Bauer is Professor for Islamic Studies at the University of Münster, Germany. He explains in his book that Arabs, Turks, and Persians were very much fond of all kinds and levels of ambiguity, something which seems not to be compatible with ideologies, and something which comes as a surprise. In fact, in particular Islam is described in the 21st century as intolerant, fundamentalist, relentless. Bauer does away with the myths of an unambiguous final version of the Qur’an, explains why the rashidun Caliphs of the 7th century intentionally avoided diacritical marks, thus allowing for different meanings of a text which is to be recited anyway. The writing was always used only as aide-mémoire.
It is intriguing when Bauer compares the work on the right reading of the Qur’an by 15th century Damascene Ibn al-Jazari (d. 1429) with that by contemporary Saudi Arabian (and Salafi) Sheikh Ibn Uthaymeen (1925-2001). The former tolerant to any ambiguities, who had accepted that the Qur’an is a manifold, unlimited, hyper-textually structured, nonlinear text whose final meaning can never be comprehended in its entirety; the latter afraid of any ambiguity and fundamentalist (there is only one final version of the Qur’an). But that seems to be the by far dominant opinion of both Muslims and non-Muslims at the moment.
It might be questionable to designate whatever had been created in Islamic countries after the Arab conquest of the 7th century as Islamic as if there is no and has never been any secular life in Muslim societies. But anyway, examples for the amazing lust for ambiguity in Poetry reminds us of other fields of Islamic art which can be found on monuments and in the weavings of women. Isn’t Islam (and has always been) a cultural system rather than merely a religion?
What might stun the reader most is Bauer’s chapter on sex. It is true that in Islamic cultures sex had long been a rather uncomplicated issue. Bauer’s examples of “normal” and widely accepted same-sex relationships and the plenty of literature on it are very much intriguing. Apparently, that must have changed, since presently rather prude (Victorian!) manners seem to be more or less characteristic for particularly Arabic societies (and Iranian after their revolution).

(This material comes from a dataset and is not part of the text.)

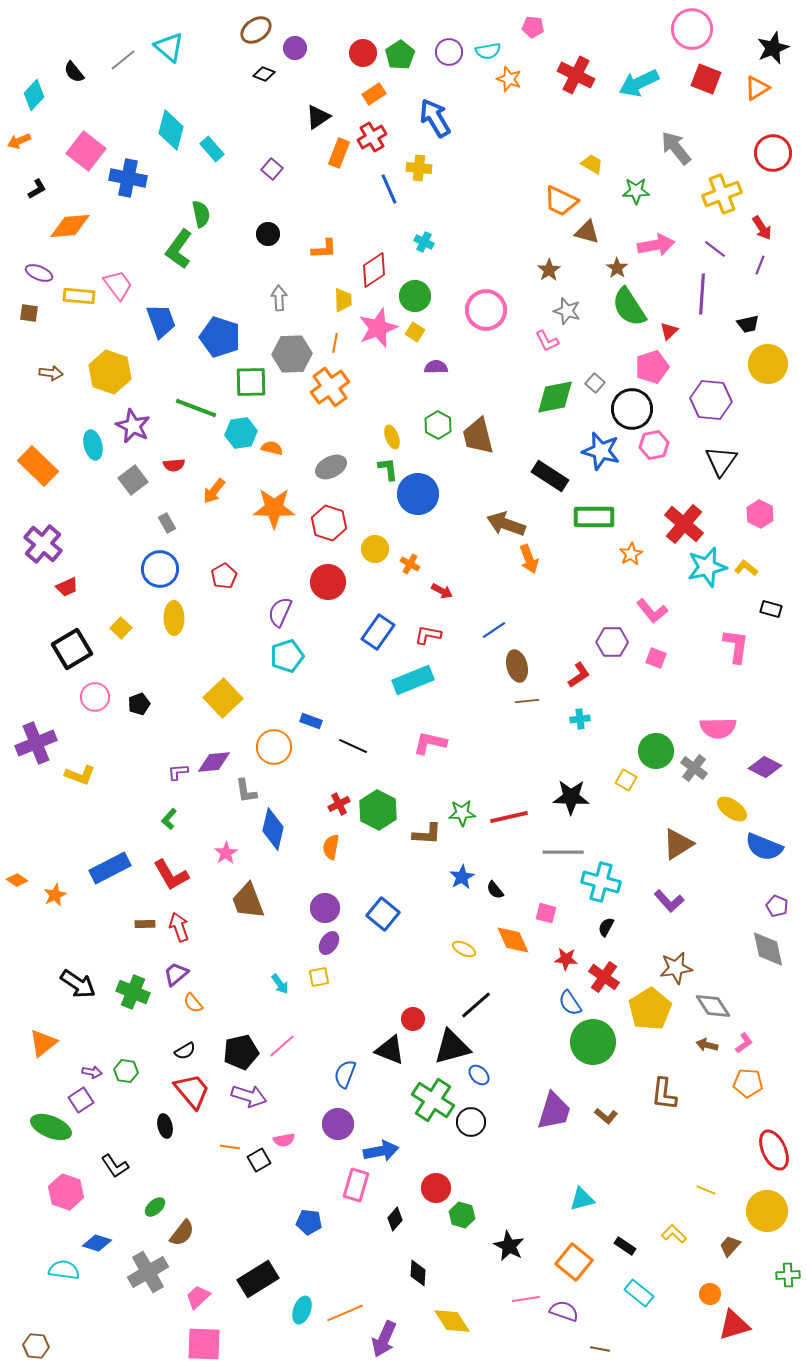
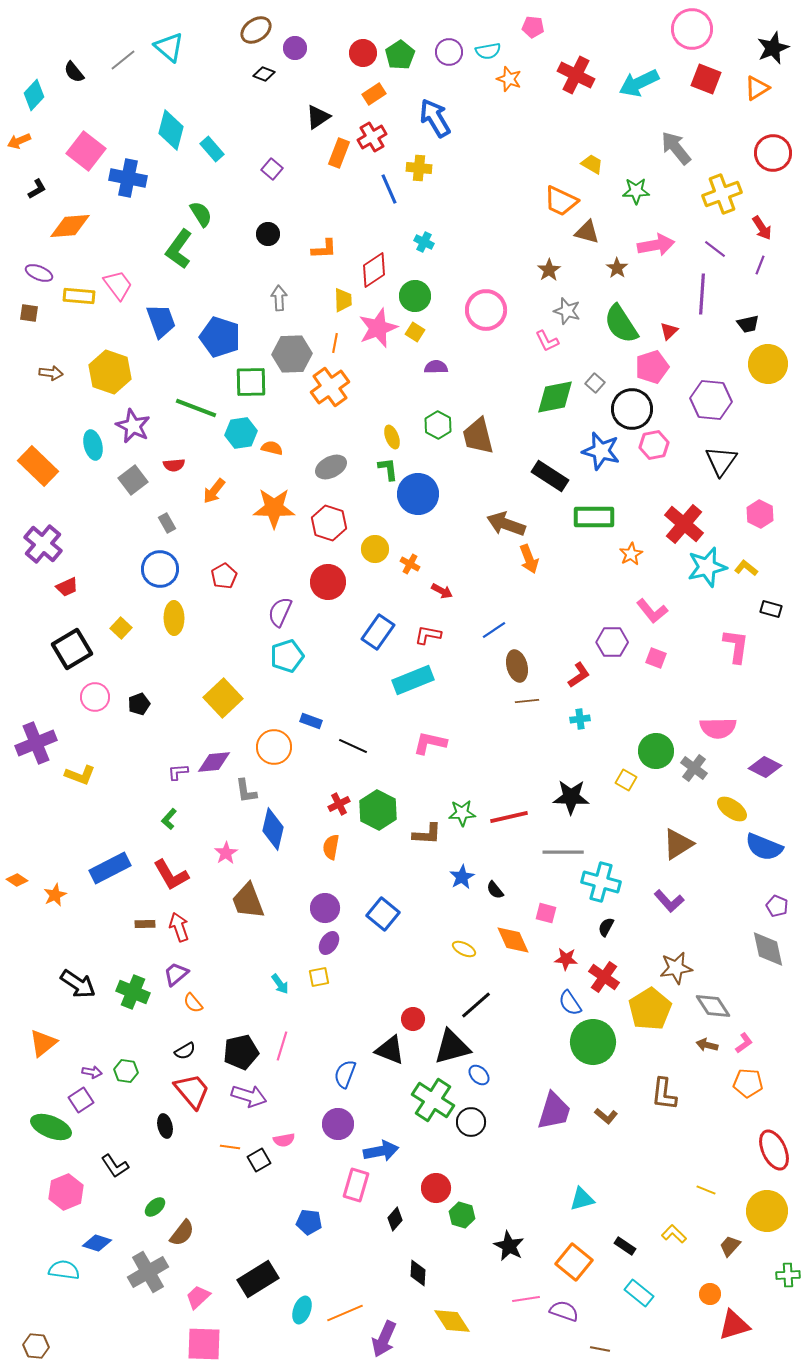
green semicircle at (201, 214): rotated 20 degrees counterclockwise
green semicircle at (629, 307): moved 8 px left, 17 px down
pink line at (282, 1046): rotated 32 degrees counterclockwise
pink hexagon at (66, 1192): rotated 20 degrees clockwise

Bauer offers an interesting explanation, namely that missionary zeal of (Victorian) Western colonialists, who were so shocked when meeting with fun-loving Egyptians (see Juan Cole’s Napoleon’s Egypt: Invading the Middle East ); and, at the same time, the desire of the well-educated middle class in Arabic countries to adopt Western values might have been the cause for an ambiguity crisis which ultimately led to shameful oppression of sexuality (a term which had been introduced in the West not before the 19th century) and, for instance, homophobia.
That hadad, or serious punishment under sharia law (for instance stoning for adultery or sodomy) had, in previous centuries, hardly ever been executed comes again as a big surprise. Bauer reports on just one case he came across, a qadi of the 17th century who had imposed the death penalty on a women for adultery. But it seems logic when considering that four witnesses would be necessary who could report on the act in detail, something which can usually never happen.
The Taliban in Afghanistan and Islamists in certain provinces in Nigeria who fought for more independence had applied had punishments in the last decade of the 20th century and had terrified the Western public. Now, after Western values had changed again after WWII, the “otherness” of Islamicized Islam could again be established. And now the West seems to have an interest in imposing a “sexual revolution” and “women’s lib” in particular on societies in Afghanistan and Iraq which had just abandoned their high tolerance for (sexual) ambiguity (one should remember how Kabul looked only in the 1970s).
Bauer’s book has an easily readable style although it contains numerous very valuable footnotes. It has the depth and breadth of, for instance, Edward Said’s Orientalism, but is unfortunately not yet translated into English. In the current discussion about “Islam as an ideology” it might be enormous helpful. It addresses both Western and Muslim audiences who might wonder what had happened to the richness of their culture in not only two centuries. What has caused the alleged decline and retardation of Islamic societies might just be the Western push during and after the 19th century for abandoning any ambiguity.